There should be an illustrated example of a scene graph defined in line 187. What are the tailored prompts for scene graph generation and updating introduced in section 3?
What are the criteria to determine the step-wise score and the overall score of the CoT trajectories? Are there any mechanisms to guarantee the objectiveness and fairness of such scores such as major voting, etc.?

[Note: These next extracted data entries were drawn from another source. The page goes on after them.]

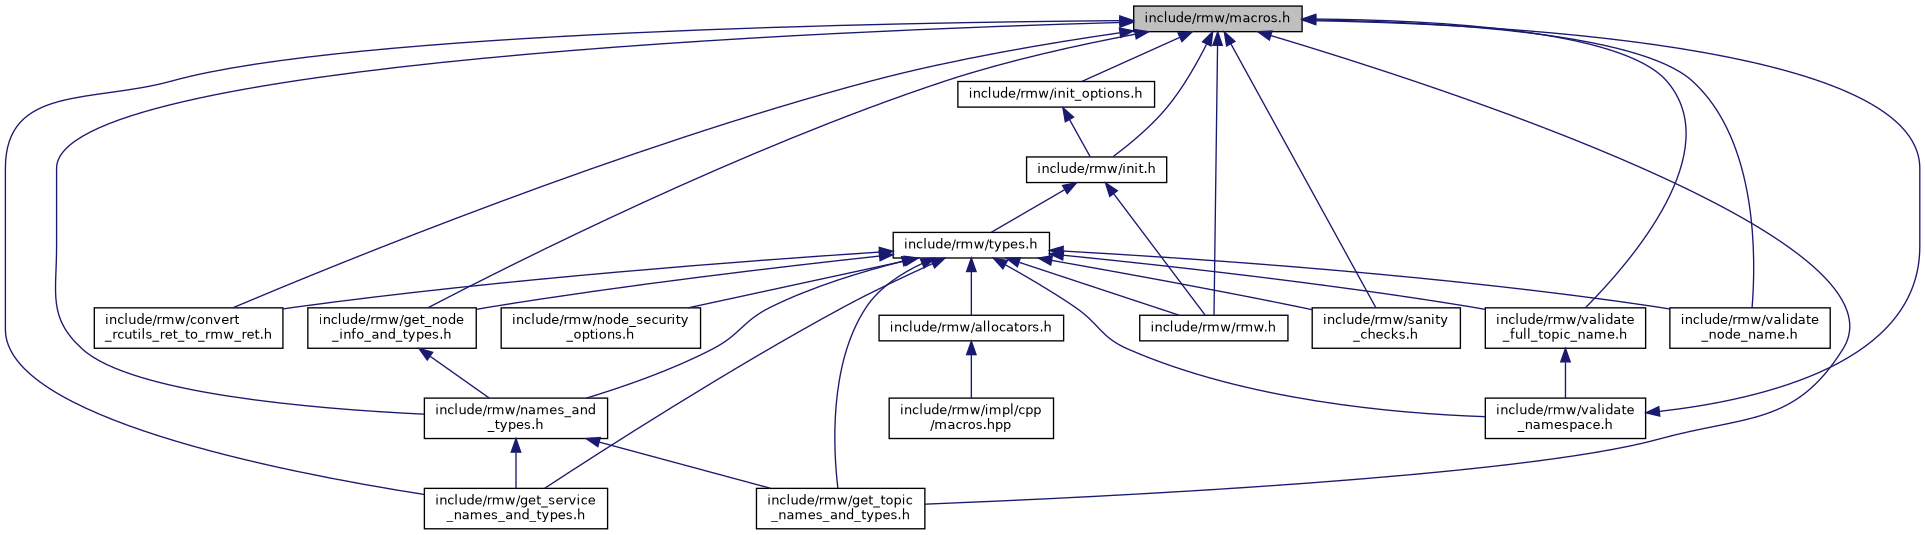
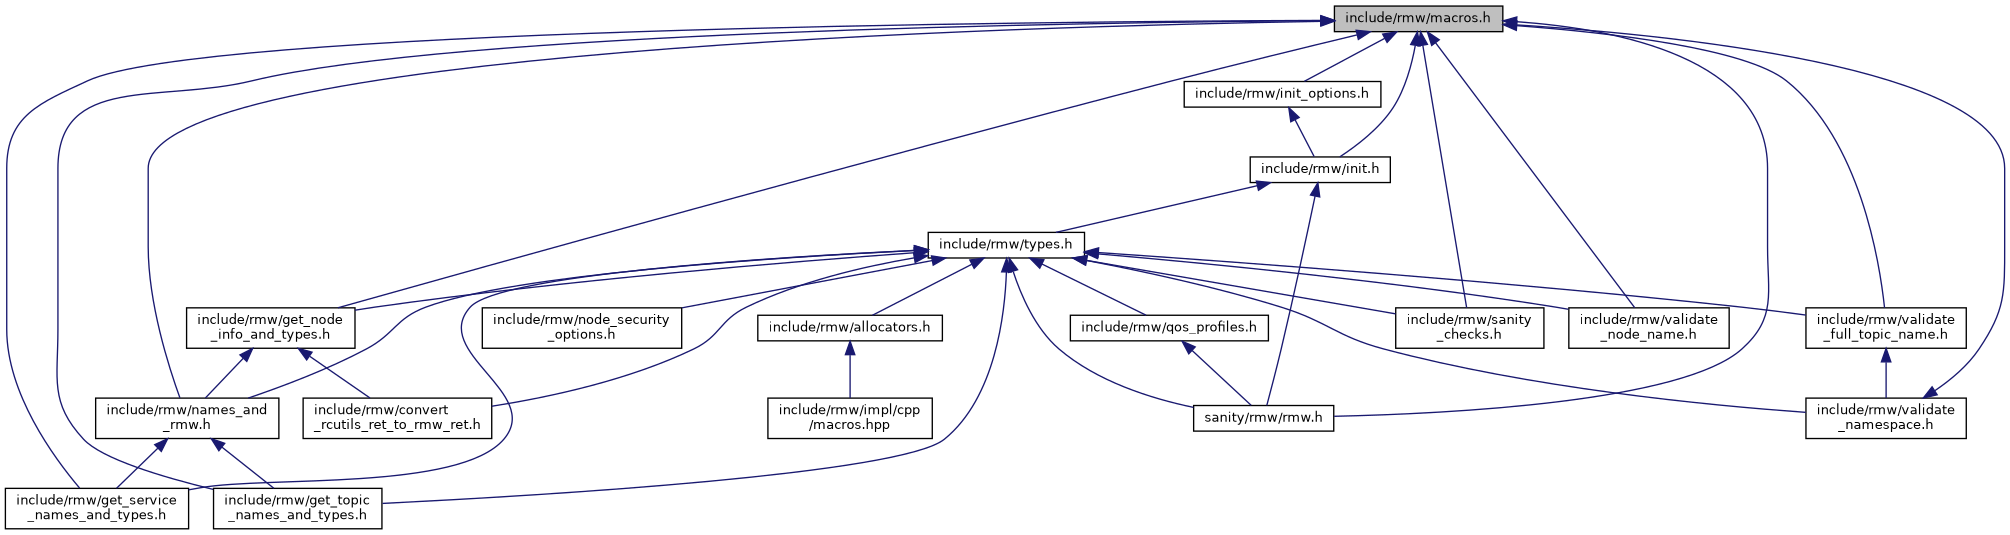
  digraph {
    node [color=black fillcolor=white fontname=Helvetica fontsize=10 shape=record style=filled]
    edge [color=midnightblue dir=back fontname=Helvetica fontsize=10 labelfontname=Helvetica labelfontsize=10 style=solid]
    n1 [fillcolor=grey75 fontcolor=black height=0.2 label="include/rmw/macros.h" width=0.4]
    n2 [height=0.2 label="include/rmw/convert\l_rcutils_ret_to_rmw_ret.h" width=0.4]
    n3 [height=0.2 label="include/rmw/get_node\l_info_and_types.h" width=0.4]
    n4 [height=0.2 label="include/rmw/get_service\l_names_and_types.h" width=0.4]
    n5 [height=0.2 label="include/rmw/get_topic\l_names_and_types.h" width=0.4]
    n6 [height=0.2 label="include/rmw/init.h" width=0.4]
-   n7 [height=0.2 label="include/rmw/rmw.h" width=0.4]
-   n8 [height=0.2 label="include/rmw/names_and\l_types.h" width=0.4]
+   n7 [height=0.2 label="sanity/rmw/rmw.h" width=0.4]
+   n8 [height=0.2 label="include/rmw/names_and\l_rmw.h" width=0.4]
    n9 [height=0.2 label="include/rmw/sanity\l_checks.h" width=0.4]
    n10 [height=0.2 label="include/rmw/validate\l_full_topic_name.h" width=0.4]
    n11 [height=0.2 label="include/rmw/validate\l_node_name.h" width=0.4]
    n12 [height=0.2 label="include/rmw/init_options.h" width=0.4]
    n13 [height=0.2 label="include/rmw/types.h" width=0.4]
    n14 [height=0.2 label="include/rmw/validate\l_namespace.h" width=0.4]
    n15 [height=0.2 label="include/rmw/allocators.h" width=0.4]
    n16 [height=0.2 label="include/rmw/node_security\l_options.h" width=0.4]
+   n17 [height=0.2 label="include/rmw/qos_profiles.h" width=0.4]
    n18 [height=0.2 label="include/rmw/impl/cpp\l/macros.hpp" width=0.4]
-   n1 -> n2
+   n3 -> n2
    n1 -> n3
    n1 -> n4
    n1 -> n5
    n1 -> n6
    n1 -> n7
    n1 -> n8
    n1 -> n9
    n1 -> n10
    n1 -> n11
    n1 -> n12
    n3 -> n8
    n6 -> n7
    n6 -> n13
    n8 -> n4
    n8 -> n5
    n10 -> n14
    n12 -> n6
    n13 -> n2
    n13 -> n3
    n13 -> n4
    n13 -> n5
    n13 -> n7
    n13 -> n8
    n13 -> n9
    n13 -> n10
    n13 -> n11
    n13 -> n14
    n13 -> n15
    n13 -> n16
+   n13 -> n17
    n14 -> n1
    n15 -> n18
+   n17 -> n7
  }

[1] Wu Z, Wang Z, Xu X, et al. Embodied task planning with large language models[J]. arXiv preprint arXiv:2307.01848, 2023. [2] Srivastava S, Li C, Lingelbach M, et al. Behavior: Benchmark for everyday household activities in virtual, interactive, and ecological environments[C]//Conference on robot learning. PMLR, 2022: 477-490. [3] Gan C, Zhou S, Schwartz J, et al. The threedworld transport challenge: A visually guided task-and-motion planning benchmark for physically realistic embodied ai[J]. arXiv preprint arXiv:2103.14025, 2021. [4] Zhang M, Hao J, Fu X, et al. MFE-ETP: A Comprehensive Evaluation Benchmark for Multi-modal Foundation Models on Embodied Task Planning[J]. arXiv preprint arXiv:2407.05047, 2024.

问题

Please response to the questions mentioned above.

审稿意见

评分: 5置信度: 32024-11-05

This paper introduces the Memory-Driven Multimodal Chain of Thought (MCoT-Memory) framework to address long-horizon task planning challenges in dynamic environments. MCoT-Memory incorporates two key methods: (1) Evolving Scene Graph-Driven Chain of Thought, which updates the scene graph based on visual information, enabling contextual and real-time decision-making; and (2) Stepwise Confidence-Driven Memory Retention, which uses an expert model to evaluate and retain only high-confidence experiences. Additionally, the authors propose ExtendaBench, a benchmark designed to evaluate long-horizon planning with 1,198 tasks across different horizons. Experiments show MCoT-Memory’s improved performance on long-horizon tasks over prior methods.

优点

The work addresses a meaningful gap in long-horizon task planning for embodied agents.
The experiments demonstrate advantage of MCoT-Memory over naively using LLMs.

缺点

Issues related to the benchmark: a) A more detailed comparison to prior benchmarks is required. What are the prior task planning benchmarks, what are the exact planning horizons used in prior work? b) What is the justification for choosing Virtual Home and Habitat 2 as the two benchmarks you built on top of? Is Habitat 2 providing different insights compared to Virtual Home?
Limited Novelty: MCoT-Memory combines existing techniques (scene graphs, Chain of Thought, memory retention) without any fundamentally new concepts. Neither does the paper provide any insights into why using scene graphs is helpful.
Missing experiments/ablations: a) On Habitat, only GPT-4o is evaluated. Any reason to not evaluate Llava/Qwen?
Typos/Mistakes: a) Starting of the abstract is abrupt: “Existing methods excel in short-horizon tasks”. What kinds of existing methods are they authors referring to? b) Opening quotation marks throughout the paper are facing backwards. c) Line 320: bu -> by d) Fig 2, Refinded Task and Plan box: The arrow is pointing in the opposite direction. e) Inconsistent use of symbols: ESG vs $\mathcal{E}_{\mathrm{SG}}$

问题

I have listed the questions in the bullet points of the weaknesses section.

撤稿通知

2024-11-14

I have read and agree with the venue's withdrawal policy on behalf of myself and my co-authors.